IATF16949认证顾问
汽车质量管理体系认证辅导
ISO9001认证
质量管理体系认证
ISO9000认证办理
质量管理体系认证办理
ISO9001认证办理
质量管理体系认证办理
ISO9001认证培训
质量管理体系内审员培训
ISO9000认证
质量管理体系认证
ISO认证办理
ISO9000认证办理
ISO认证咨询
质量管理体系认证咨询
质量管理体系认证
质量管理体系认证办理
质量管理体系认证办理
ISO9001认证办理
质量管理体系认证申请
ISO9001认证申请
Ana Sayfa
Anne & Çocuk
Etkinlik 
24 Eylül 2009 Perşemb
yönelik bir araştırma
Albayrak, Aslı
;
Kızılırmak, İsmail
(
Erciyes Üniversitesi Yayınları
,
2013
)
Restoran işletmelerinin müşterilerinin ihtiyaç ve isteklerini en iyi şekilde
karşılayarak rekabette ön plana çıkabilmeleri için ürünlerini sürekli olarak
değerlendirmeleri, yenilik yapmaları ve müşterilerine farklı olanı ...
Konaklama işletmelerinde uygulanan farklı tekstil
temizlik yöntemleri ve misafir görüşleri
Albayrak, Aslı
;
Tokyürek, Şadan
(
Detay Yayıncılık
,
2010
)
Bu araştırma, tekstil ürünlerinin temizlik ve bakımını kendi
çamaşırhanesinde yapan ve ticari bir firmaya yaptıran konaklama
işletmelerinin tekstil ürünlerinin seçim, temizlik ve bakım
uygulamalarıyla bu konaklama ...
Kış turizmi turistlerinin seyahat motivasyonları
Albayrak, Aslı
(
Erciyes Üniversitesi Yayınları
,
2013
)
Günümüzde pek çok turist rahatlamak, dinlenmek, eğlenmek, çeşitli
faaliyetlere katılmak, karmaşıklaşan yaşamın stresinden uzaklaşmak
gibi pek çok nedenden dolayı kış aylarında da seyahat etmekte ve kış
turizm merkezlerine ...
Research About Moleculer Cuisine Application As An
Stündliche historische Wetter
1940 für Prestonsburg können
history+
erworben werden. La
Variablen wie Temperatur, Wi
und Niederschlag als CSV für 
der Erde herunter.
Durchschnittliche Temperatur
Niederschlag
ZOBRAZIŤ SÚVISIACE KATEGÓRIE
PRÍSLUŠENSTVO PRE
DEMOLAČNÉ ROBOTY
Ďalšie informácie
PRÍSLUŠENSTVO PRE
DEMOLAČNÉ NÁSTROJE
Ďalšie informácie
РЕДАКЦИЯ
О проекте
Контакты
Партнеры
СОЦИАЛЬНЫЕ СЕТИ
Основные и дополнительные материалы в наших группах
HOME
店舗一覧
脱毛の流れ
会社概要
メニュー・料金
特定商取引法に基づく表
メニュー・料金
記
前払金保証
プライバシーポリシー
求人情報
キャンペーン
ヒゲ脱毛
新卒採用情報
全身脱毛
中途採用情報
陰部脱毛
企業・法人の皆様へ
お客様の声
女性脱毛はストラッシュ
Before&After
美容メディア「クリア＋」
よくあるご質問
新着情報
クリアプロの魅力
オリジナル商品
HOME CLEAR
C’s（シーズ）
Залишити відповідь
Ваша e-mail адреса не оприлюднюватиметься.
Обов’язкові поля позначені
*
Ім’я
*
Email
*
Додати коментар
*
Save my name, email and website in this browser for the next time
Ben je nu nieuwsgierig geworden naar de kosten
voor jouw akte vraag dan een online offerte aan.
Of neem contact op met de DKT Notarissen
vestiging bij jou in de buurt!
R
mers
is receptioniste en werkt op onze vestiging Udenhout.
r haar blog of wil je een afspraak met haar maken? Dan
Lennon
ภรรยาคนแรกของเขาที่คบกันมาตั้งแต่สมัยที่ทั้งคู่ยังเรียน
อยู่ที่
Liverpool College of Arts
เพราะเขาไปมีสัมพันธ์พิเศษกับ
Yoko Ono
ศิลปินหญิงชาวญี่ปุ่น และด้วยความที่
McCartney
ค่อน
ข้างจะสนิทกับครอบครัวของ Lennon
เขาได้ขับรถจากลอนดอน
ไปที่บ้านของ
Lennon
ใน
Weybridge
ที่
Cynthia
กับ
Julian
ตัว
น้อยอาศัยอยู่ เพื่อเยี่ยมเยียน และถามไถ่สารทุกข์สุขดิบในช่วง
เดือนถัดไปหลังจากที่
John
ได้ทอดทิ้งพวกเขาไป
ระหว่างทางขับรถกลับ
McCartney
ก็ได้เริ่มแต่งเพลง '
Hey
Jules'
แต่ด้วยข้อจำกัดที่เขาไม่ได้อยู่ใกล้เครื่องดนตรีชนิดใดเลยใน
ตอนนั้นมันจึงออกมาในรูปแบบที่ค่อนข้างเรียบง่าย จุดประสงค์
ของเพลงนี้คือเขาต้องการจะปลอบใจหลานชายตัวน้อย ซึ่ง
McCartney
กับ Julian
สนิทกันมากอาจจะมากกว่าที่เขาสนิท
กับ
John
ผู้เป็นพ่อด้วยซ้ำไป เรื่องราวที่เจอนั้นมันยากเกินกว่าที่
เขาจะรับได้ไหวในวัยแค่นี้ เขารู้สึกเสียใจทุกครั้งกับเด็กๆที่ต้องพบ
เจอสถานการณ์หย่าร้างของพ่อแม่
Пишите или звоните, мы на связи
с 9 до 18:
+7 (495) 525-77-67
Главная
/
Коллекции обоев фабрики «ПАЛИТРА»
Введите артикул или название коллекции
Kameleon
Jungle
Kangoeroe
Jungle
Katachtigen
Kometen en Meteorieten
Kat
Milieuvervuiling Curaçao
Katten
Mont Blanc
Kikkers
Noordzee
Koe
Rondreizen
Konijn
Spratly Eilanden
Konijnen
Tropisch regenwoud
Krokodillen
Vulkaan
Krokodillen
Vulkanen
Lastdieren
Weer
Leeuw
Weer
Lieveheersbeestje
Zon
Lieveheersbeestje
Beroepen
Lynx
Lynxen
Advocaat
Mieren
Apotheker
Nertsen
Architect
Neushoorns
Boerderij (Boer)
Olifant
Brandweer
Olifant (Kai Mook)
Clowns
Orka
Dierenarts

-*-

**Exercise details:**
In full and without alteration, repeat the records.

**Exercise output:**
IATF16949认证顾问
汽车质量管理体系认证辅导
ISO9001认证
质量管理体系认证
ISO9000认证办理
质量管理体系认证办理
ISO9001认证办理
质量管理体系认证办理
ISO9001认证培训
质量管理体系内审员培训
ISO9000认证
质量管理体系认证
ISO认证办理
ISO9000认证办理
ISO认证咨询
质量管理体系认证咨询
质量管理体系认证
质量管理体系认证办理
质量管理体系认证办理
ISO9001认证办理
质量管理体系认证申请
ISO9001认证申请
Ana Sayfa
Anne & Çocuk
Etkinlik 
24 Eylül 2009 Perşemb
yönelik bir araştırma
Albayrak, Aslı
;
Kızılırmak, İsmail
(
Erciyes Üniversitesi Yayınları
,
2013
)
Restoran işletmelerinin müşterilerinin ihtiyaç ve isteklerini en iyi şekilde
karşılayarak rekabette ön plana çıkabilmeleri için ürünlerini sürekli olarak
değerlendirmeleri, yenilik yapmaları ve müşterilerine farklı olanı ...
Konaklama işletmelerinde uygulanan farklı tekstil
temizlik yöntemleri ve misafir görüşleri
Albayrak, Aslı
;
Tokyürek, Şadan
(
Detay Yayıncılık
,
2010
)
Bu araştırma, tekstil ürünlerinin temizlik ve bakımını kendi
çamaşırhanesinde yapan ve ticari bir firmaya yaptıran konaklama
işletmelerinin tekstil ürünlerinin seçim, temizlik ve bakım
uygulamalarıyla bu konaklama ...
Kış turizmi turistlerinin seyahat motivasyonları
Albayrak, Aslı
(
Erciyes Üniversitesi Yayınları
,
2013
)
Günümüzde pek çok turist rahatlamak, dinlenmek, eğlenmek, çeşitli
faaliyetlere katılmak, karmaşıklaşan yaşamın stresinden uzaklaşmak
gibi pek çok nedenden dolayı kış aylarında da seyahat etmekte ve kış
turizm merkezlerine ...
Research About Moleculer Cuisine Application As An
Stündliche historische Wetter
1940 für Prestonsburg können
history+
erworben werden. La
Variablen wie Temperatur, Wi
und Niederschlag als CSV für 
der Erde herunter.
Durchschnittliche Temperatur
Niederschlag
ZOBRAZIŤ SÚVISIACE KATEGÓRIE
PRÍSLUŠENSTVO PRE
DEMOLAČNÉ ROBOTY
Ďalšie informácie
PRÍSLUŠENSTVO PRE
DEMOLAČNÉ NÁSTROJE
Ďalšie informácie
РЕДАКЦИЯ
О проекте
Контакты
Партнеры
СОЦИАЛЬНЫЕ СЕТИ
Основные и дополнительные материалы в наших группах
HOME
店舗一覧
脱毛の流れ
会社概要
メニュー・料金
特定商取引法に基づく表
メニュー・料金
記
前払金保証
プライバシーポリシー
求人情報
キャンペーン
ヒゲ脱毛
新卒採用情報
全身脱毛
中途採用情報
陰部脱毛
企業・法人の皆様へ
お客様の声
女性脱毛はストラッシュ
Before&After
美容メディア「クリア＋」
よくあるご質問
新着情報
クリアプロの魅力
オリジナル商品
HOME CLEAR
C’s（シーズ）
Залишити відповідь
Ваша e-mail адреса не оприлюднюватиметься.
Обов’язкові поля позначені
*
Ім’я
*
Email
*
Додати коментар
*
Save my name, email and website in this browser for the next time
Ben je nu nieuwsgierig geworden naar de kosten
voor jouw akte vraag dan een online offerte aan.
Of neem contact op met de DKT Notarissen
vestiging bij jou in de buurt!
R
mers
is receptioniste en werkt op onze vestiging Udenhout.
r haar blog of wil je een afspraak met haar maken? Dan
Lennon
ภรรยาคนแรกของเขาที่คบกันมาตั้งแต่สมัยที่ทั้งคู่ยังเรียน
อยู่ที่
Liverpool College of Arts
เพราะเขาไปมีสัมพันธ์พิเศษกับ
Yoko Ono
ศิลปินหญิงชาวญี่ปุ่น และด้วยความที่
McCartney
ค่อน
ข้างจะสนิทกับครอบครัวของ Lennon
เขาได้ขับรถจากลอนดอน
ไปที่บ้านของ
Lennon
ใน
Weybridge
ที่
Cynthia
กับ
Julian
ตัว
น้อยอาศัยอยู่ เพื่อเยี่ยมเยียน และถามไถ่สารทุกข์สุขดิบในช่วง
เดือนถัดไปหลังจากที่
John
ได้ทอดทิ้งพวกเขาไป
ระหว่างทางขับรถกลับ
McCartney
ก็ได้เริ่มแต่งเพลง '
Hey
Jules'
แต่ด้วยข้อจำกัดที่เขาไม่ได้อยู่ใกล้เครื่องดนตรีชนิดใดเลยใน
ตอนนั้นมันจึงออกมาในรูปแบบที่ค่อนข้างเรียบง่าย จุดประสงค์
ของเพลงนี้คือเขาต้องการจะปลอบใจหลานชายตัวน้อย ซึ่ง
McCartney
กับ Julian
สนิทกันมากอาจจะมากกว่าที่เขาสนิท
กับ
John
ผู้เป็นพ่อด้วยซ้ำไป เรื่องราวที่เจอนั้นมันยากเกินกว่าที่
เขาจะรับได้ไหวในวัยแค่นี้ เขารู้สึกเสียใจทุกครั้งกับเด็กๆที่ต้องพบ
เจอสถานการณ์หย่าร้างของพ่อแม่
Пишите или звоните, мы на связи
с 9 до 18:
+7 (495) 525-77-67
Главная
/
Коллекции обоев фабрики «ПАЛИТРА»
Введите артикул или название коллекции
Kameleon
Jungle
Kangoeroe
Jungle
Katachtigen
Kometen en Meteorieten
Kat
Milieuvervuiling Curaçao
Katten
Mont Blanc
Kikkers
Noordzee
Koe
Rondreizen
Konijn
Spratly Eilanden
Konijnen
Tropisch regenwoud
Krokodillen
Vulkaan
Krokodillen
Vulkanen
Lastdieren
Weer
Leeuw
Weer
Lieveheersbeestje
Zon
Lieveheersbeestje
Beroepen
Lynx
Lynxen
Advocaat
Mieren
Apotheker
Nertsen
Architect
Neushoorns
Boerderij (Boer)
Olifant
Brandweer
Olifant (Kai Mook)
Clowns
Orka
Dierenarts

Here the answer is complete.